Supervised learning has become a cornerstone of modern machine learning, yet a comprehensive theory explaining its effectiveness remains elusive. Empirical phenomena, such as neural analogy-making and the linear representation hypothesis, suggest that supervised models can learn interpretable factors of variation in a linear fashion. Recent advances in self-supervised learning, particularly nonlinear Independent Component Analysis, have shown that these methods can recover latent structures by inverting the data generating process. We extend these identifiability results to parametric instance discrimination, then show how insights transfer to the ubiquitous setting of supervised learning with cross-entropy minimization. We prove that even in standard classification tasks, models learn representations of ground-truth factors of variation up to a linear transformation. We corroborate our theoretical contribution with a series of empirical studies. First, using simulated data matching our theoretical assumptions, we demonstrate successful disentanglement of latent factors. Second, we show that on DisLib, a widely-used disentanglement benchmark, simple classification tasks recover latent structures up to linear transformations.
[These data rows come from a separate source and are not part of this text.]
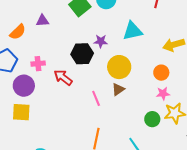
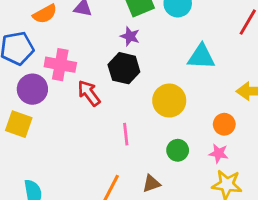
purple star: (101, 41) -> (130, 36), moved
pink cross: (38, 64) -> (60, 65), size x1.5
brown triangle: (118, 89) -> (151, 184), moved
green circle: (152, 119) -> (178, 150), moved

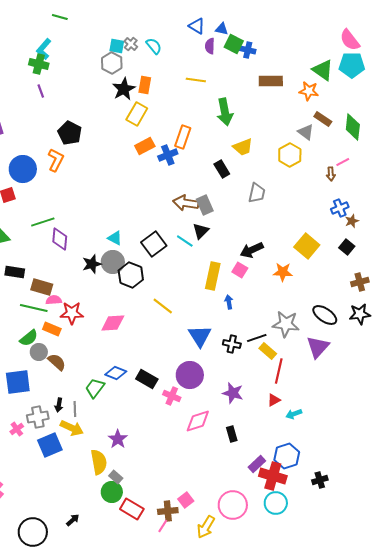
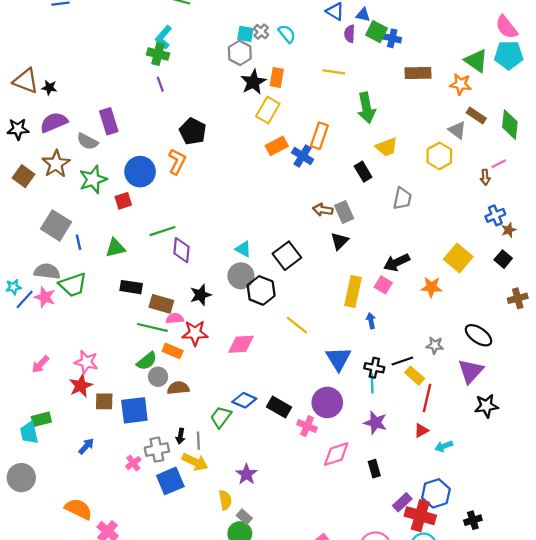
blue cross: (168, 155) -> (303, 156), turned -36
brown arrow: (186, 203) -> (323, 210), size x0.7
cyan line: (185, 241) -> (372, 383), moved, turned 54
black star: (92, 264) -> (201, 295), moved
black star: (360, 314) -> (486, 406), moved
gray star: (286, 324) -> (435, 345), size x0.6
brown semicircle: (57, 362) -> (178, 388), turned -48
yellow semicircle: (99, 462) -> (225, 500), size x0.7

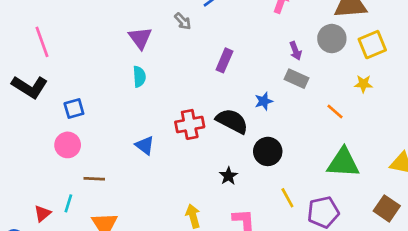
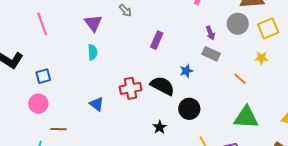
pink line: (42, 42) -> (42, 24), moved

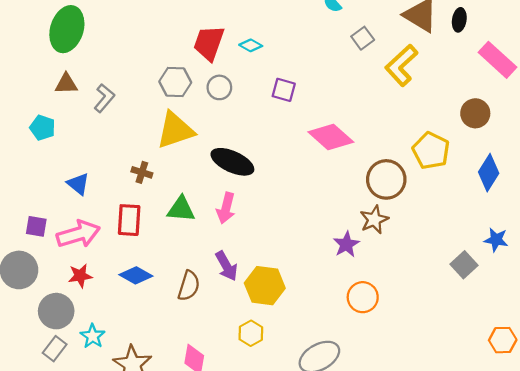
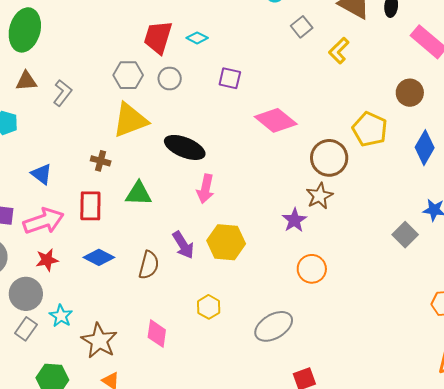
yellow L-shape: (401, 65) -> (339, 51), size x0.7
pink arrow: (226, 208) -> (205, 189), moved
yellow hexagon: (265, 286) -> (226, 242), moved

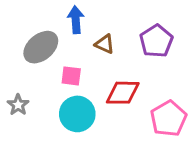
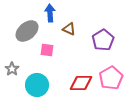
purple pentagon: (156, 41) -> (103, 40), moved
red diamond: (123, 93) -> (81, 83), moved
cyan circle: (77, 114) -> (37, 85), moved

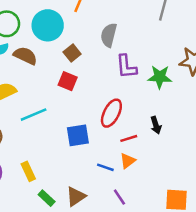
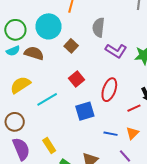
purple L-shape: (126, 67) -> (116, 51), turned -45
red square: (68, 81) -> (76, 79), moved, turned 35
red line: (129, 138) -> (134, 108), moved
orange triangle: (128, 161) -> (132, 133), moved

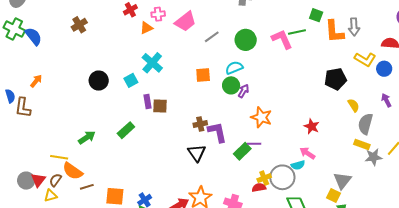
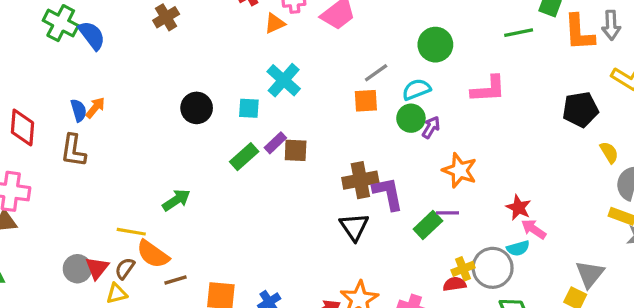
gray line: (212, 37) -> (376, 73), moved
pink L-shape: (282, 39) -> (488, 89), moved, turned 110
cyan square: (131, 80) -> (249, 108), turned 32
blue semicircle: (10, 96) -> (79, 110), moved
purple rectangle: (148, 102) -> (275, 143), turned 56
brown cross: (200, 124) -> (360, 180), size x1.5
red star: (312, 126) -> (518, 208), moved
green rectangle: (126, 130) -> (244, 157), moved

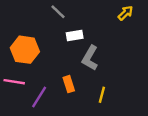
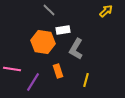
orange hexagon: (25, 50) -> (43, 42), moved

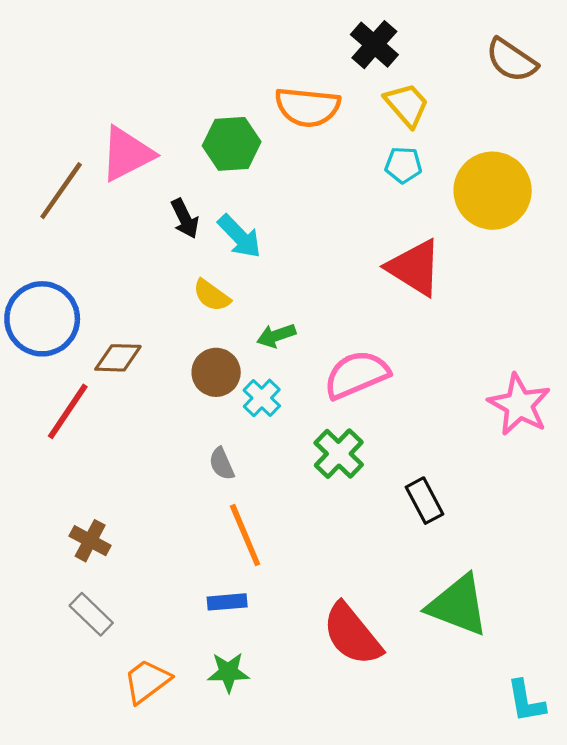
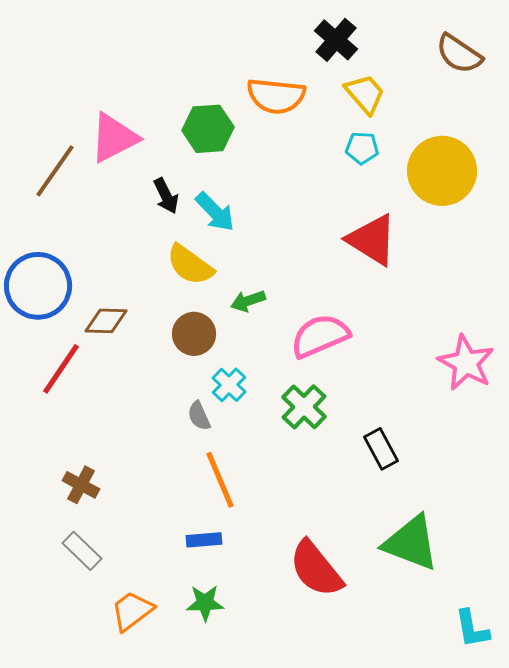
yellow semicircle: (212, 295) -> (190, 265), size x1.4
cyan cross: (262, 398) -> (229, 385), moved

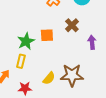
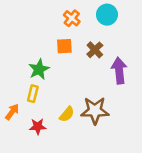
orange square: (47, 35) -> (64, 46), moved
purple arrow: (92, 42) -> (119, 71), size x1.5

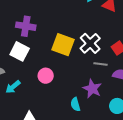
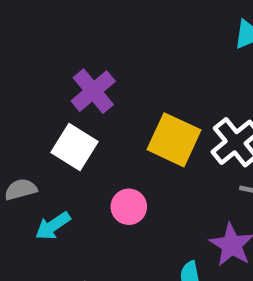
purple cross: (26, 26) -> (93, 91), turned 36

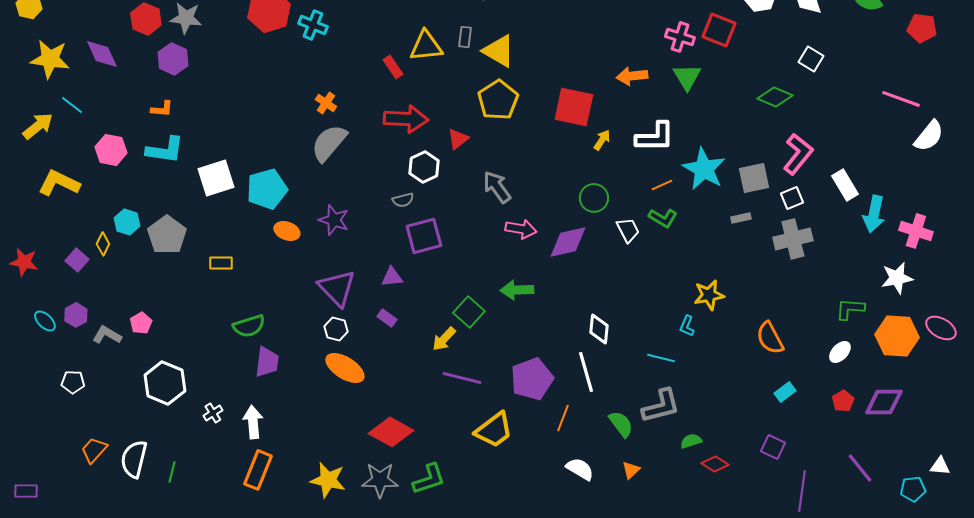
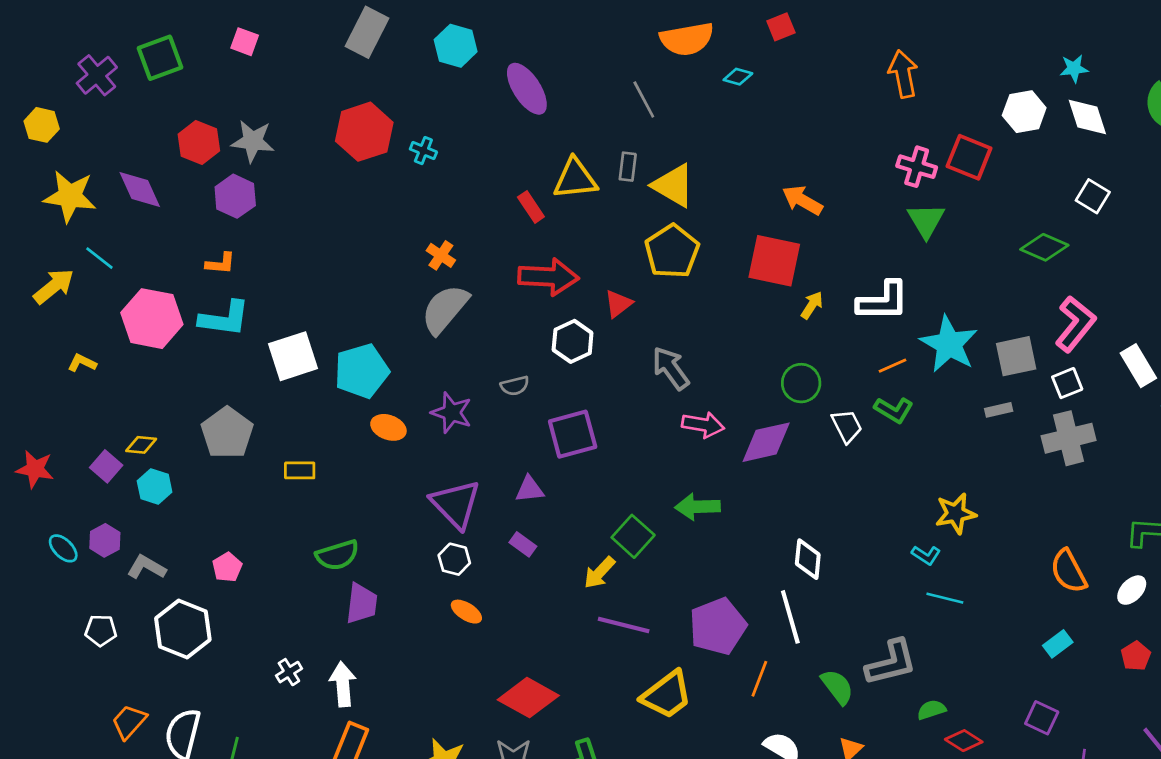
cyan cross: (313, 25) -> (423, 151), size x0.7
orange arrow: (632, 76) -> (802, 200), moved, turned 36
pink hexagon: (111, 150) -> (152, 319), size x1.4
yellow L-shape: (59, 183) -> (82, 363), size x0.5
gray semicircle: (403, 200) -> (515, 386), moved
cyan hexagon: (127, 222) -> (155, 487), moved
yellow diamond: (103, 244) -> (141, 445), turned 70
pink pentagon: (141, 323) -> (227, 567), moved
cyan L-shape: (687, 326) -> (926, 555), turned -80
orange semicircle: (770, 338) -> (1069, 571), moved
cyan line: (661, 358) -> (945, 598), moved
orange ellipse: (345, 368) -> (466, 612), size x0.6
white hexagon: (165, 383) -> (183, 629), moved

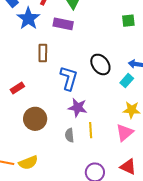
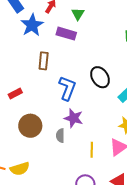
yellow line: (91, 130) -> (92, 150), moved
gray semicircle: (69, 135) -> (60, 136), moved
Finally, we reveal that models trained on ImageNet encode representations that permit linear decoding of proxy factors of variation. Together, our theoretical findings and experiments offer a compelling explanation for recent observations of linear representations, such as superposition in neural networks. This work takes a significant step toward a cohesive theory that accounts for the unreasonable effectiveness of supervised deep learning.

翻译：监督学习已成为现代机器学习的基石，然而解释其有效性的完整理论仍不明晰。神经类比与线性表示假说等经验现象表明，监督模型能够以线性方式学习可解释的变异因子。自监督学习的最新进展，特别是非线性独立成分分析，已证明这些方法能够通过反演数据生成过程来恢复潜在结构。我们将这些可识别性结果推广至参数化实例判别任务，进而阐明相关洞见如何迁移至普遍采用交叉熵最小化的监督学习场景。我们证明即使在标准分类任务中，模型也能学习到真实变异因子的线性变换表示。我们通过一系列实证研究佐证理论贡献：首先，在符合理论假设的模拟数据上，我们成功实现了潜在因子的解纠缠；其次，在广泛使用的解纠缠基准数据集DisLib上，我们证明简单分类任务可恢复线性变换下的潜在结构；最后，我们发现在ImageNet上训练的模型所编码的表示支持代理变异因子的线性解码。综合理论发现与实验证据，本研究为神经网络叠加等线性表示现象提供了有力解释，朝着构建统一理论以阐释监督深度学习非凡有效性的目标迈出了重要一步。